Figure 3.1 outlines the various ways that the properties of soil microbial communities and the species that comprise them can scale up to have impacts on ecosystem functions ranging from plot, regional, and global scales. In this chapter, we summarize the current understanding of how the physiology and community structure of soil microbial communities can scale up to impact cycling of C, nutrients, and greenhouse gases and the recent progress in integrating this knowledge into quantitative models of ecosystems and climate change. A great deal of thought has been given to this subject in recent years, and numerous useful reviews have been published on how soil microbes impact ecosystem processes (Schimel and Schaeffer 2012; Wallenstein and Hall 2012; Nemergut et al. 2014; Sinsabaugh et al. 2014; Bier et al. 2015; Ferris and Tuomisto 2015; García-Palacios et al. 2015; Nielsen et al. 2015; Zechmeister-Boltenstern et al. 2015; van der Putten et al. 2016), incorporating microbes into models (Todd-Brown et al. 2011; Treseder et al. 2012; Nazaries et al. 2013; Wieder et al. 2015; Luo et al. 2016), and the impacts of climate change and other disturbances on microbes (Bradford 2013; de Vries and Shade 2013; Griffiths and Philippot 2013; Classen et al. 2015) and their extracellular enzymes (Burns et al. 2013; Henry 2013).
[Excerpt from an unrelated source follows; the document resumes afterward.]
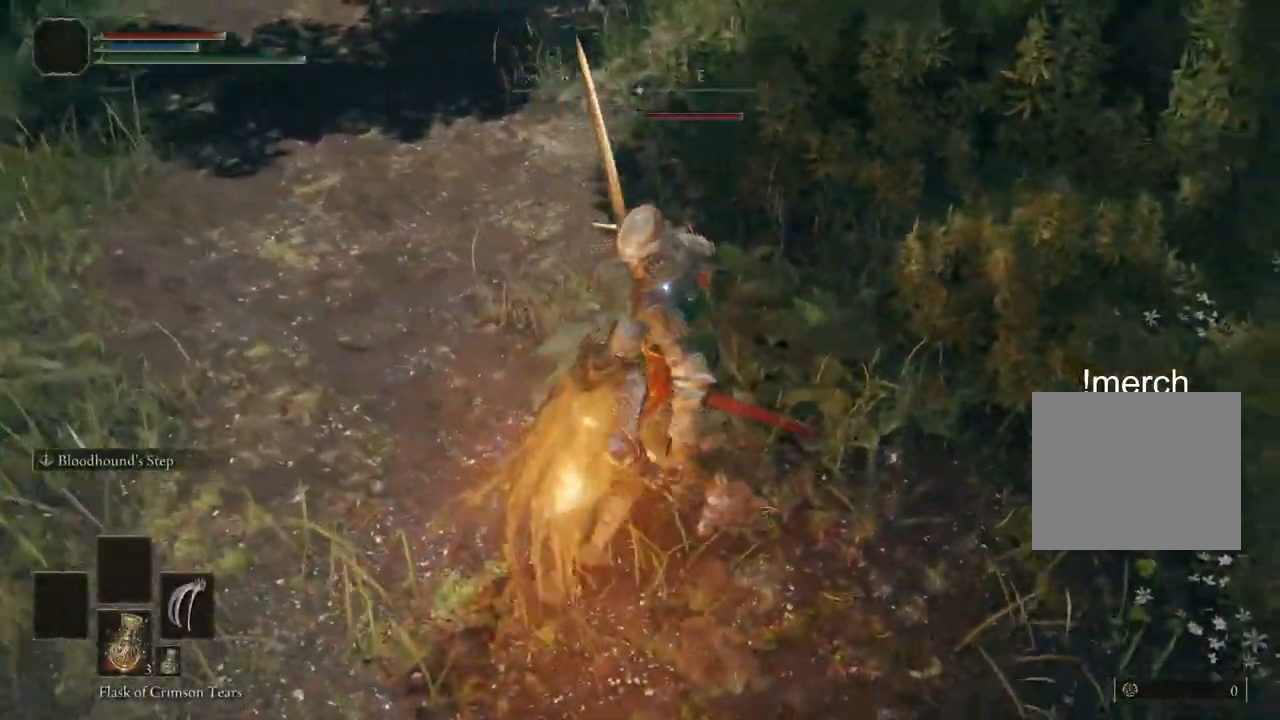
{"dt_ms": 500, "buttons": [], "left_stick": "right", "right_stick": "down-left", "events": [[50, "left_stick", "up-right"], [50, "right_stick", "down-left"], [317, "left_stick", "right"]]}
3.2 Physiological Traits that Scale to Ecosystem Processes
3.2.1 Carbon Use Efficiency
Respiration by soil microbes accounts for about half of the CO2 efflux from terrestrial ecosystems (Ciais et al. 2013). Therefore, the rate and efficiency of soil microbial respiration are key factors regulating the C balance of ecosystems. Carbon use efficiency (CUE), the fraction of C consumed by microbes that is converted to biomass as opposed to CO2, is influenced by factors such as temperature, substrate quality, and the ecological strategies of the microbes that comprise the community. Consequently, CUE is emerging as an important characteristic of microbial communities that can strongly influence the C balance of ecosystems and their response to climate change (Lipson et al. 2009; Allison et al. 2010; Manzoni et al. 2012; Cotrufo et al. 2013; Sinsabaugh et al. 2013; Allison 2014). There is often a trade-off observed between maximum growth rate and growth yield, as thermodynamic constraints generally prevent microorganisms from being both fast-growing and efficient (Lipson 2015). This can lead to an axis representing two contrasting life history strategies: slow-growing efficient microbes that thrive under resource scarce conditions versus fast-growing, inefficient microbes that dominate under resource-rich conditions (Kreft and Bonhoeffer 2005). These trade-offs and ecological strategies that they produce have direct impacts on C cycling. A fast-growing, inefficient microbial community produces much more CO2 per unit biomass than a slow-growing community (Lipson et al. 2009). Studies in a high-elevation forest found that seasonal changes in the soil microbial community and its predominant growth strategy had major repercussions for ecosystem respiration, in particular in the late winter, when a cold-adapted, fast-growing community developed under the thick, protective snow pack, where high concentrations of sugars accumulated due to frost damage of roots (Monson et al. 2006; Scott-Denton et al. 2006; Schmidt et al. 2009). A simple model that included microbial growth kinetics and temperature response parameters performed well in predicting ecosystem respiration (Lipson et al. 2009).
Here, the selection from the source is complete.